Cooperative provision of ocean transportation services among lines that remain market competitors may well justify close monitoring, but it doesn’t create a competition problem.

Quite the contrary, so far.

Shipping lines form alliances in order to become more efficient, remain competitive, and lower each line’s financial risk.

They form alliances so they can continue to compete in the highly contested global ocean transportation market.

It’s also important to remember that the alternative to these operational alliances is not a return to the pre-alliance status quo.

In a dynamic marketplace, the alternative is that some existing lines reduce their participation in the market or are acquired by other lines through mergers or acquisitions.

In short, the alternative to ocean shipping alliances may be exactly the sort of increase in market concentration that would raise competition concerns.

Cruise Line Financial Responsibility

Our role in the area of tourism concerns the financial responsibility of cruise lines whose vessels carry 50 or more passengers and embark at U.S. ports and territories.

Our passenger vessel program ensures that cruise operators provide adequate financial coverage for possible non-performance of transportation and for possible casualties.

[Rows excerpted from a collection]
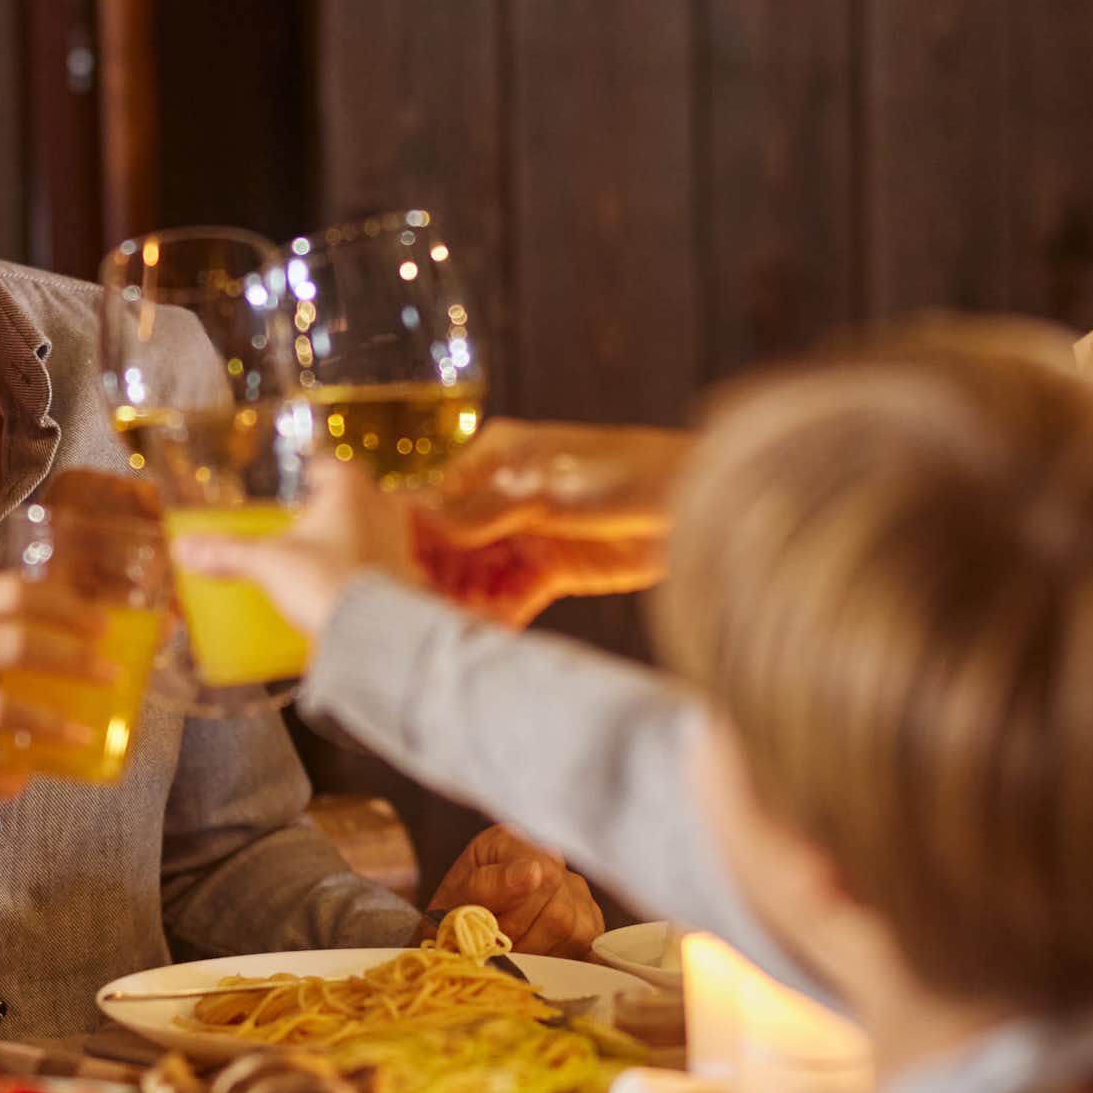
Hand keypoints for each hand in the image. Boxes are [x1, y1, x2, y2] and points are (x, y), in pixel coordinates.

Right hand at [167, 459, 415, 639]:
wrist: (374, 634)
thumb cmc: (326, 581)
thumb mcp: (268, 564)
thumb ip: (227, 553)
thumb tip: (184, 548)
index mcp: (351, 492)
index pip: (336, 464)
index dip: (316, 468)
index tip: (300, 476)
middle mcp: (383, 512)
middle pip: (361, 495)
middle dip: (335, 504)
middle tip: (307, 516)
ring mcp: (399, 547)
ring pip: (376, 529)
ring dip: (354, 536)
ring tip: (324, 551)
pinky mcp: (405, 581)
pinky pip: (384, 566)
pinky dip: (365, 570)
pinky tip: (343, 585)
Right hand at [411, 420, 683, 626]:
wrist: (700, 505)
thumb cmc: (628, 473)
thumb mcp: (549, 486)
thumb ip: (487, 507)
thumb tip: (425, 518)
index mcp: (496, 457)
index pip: (436, 499)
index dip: (412, 536)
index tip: (392, 570)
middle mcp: (505, 495)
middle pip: (452, 542)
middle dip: (435, 576)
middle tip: (416, 612)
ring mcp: (529, 534)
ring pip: (478, 572)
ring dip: (463, 599)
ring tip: (446, 629)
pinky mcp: (554, 570)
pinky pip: (512, 595)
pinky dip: (497, 614)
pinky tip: (482, 634)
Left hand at [425, 825, 605, 957]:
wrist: (457, 938)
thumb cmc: (452, 916)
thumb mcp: (454, 901)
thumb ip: (488, 885)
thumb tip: (532, 872)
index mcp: (512, 842)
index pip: (543, 877)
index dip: (516, 916)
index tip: (489, 930)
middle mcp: (551, 859)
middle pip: (560, 913)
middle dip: (524, 941)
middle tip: (497, 947)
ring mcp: (575, 889)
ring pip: (576, 933)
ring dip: (540, 953)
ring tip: (512, 951)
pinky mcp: (588, 920)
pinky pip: (588, 947)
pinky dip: (560, 959)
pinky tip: (534, 956)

● THE PROBLEM
Can you reproduce the passage on ocean shipping alliances word for word, starting at "In short, the" and ending at "for possible casualties."? The rows are separate material, unconnected to the passage on ocean shipping alliances.

● PROBLEM SOLUTION
In short, the alternative to ocean shipping alliances may be exactly the sort of increase in market concentration that would raise competition concerns.

Cruise Line Financial Responsibility

Our role in the area of tourism concerns the financial responsibility of cruise lines whose vessels carry 50 or more passengers and embark at U.S. ports and territories.

Our passenger vessel program ensures that cruise operators provide adequate financial coverage for possible non-performance of transportation and for possible casualties.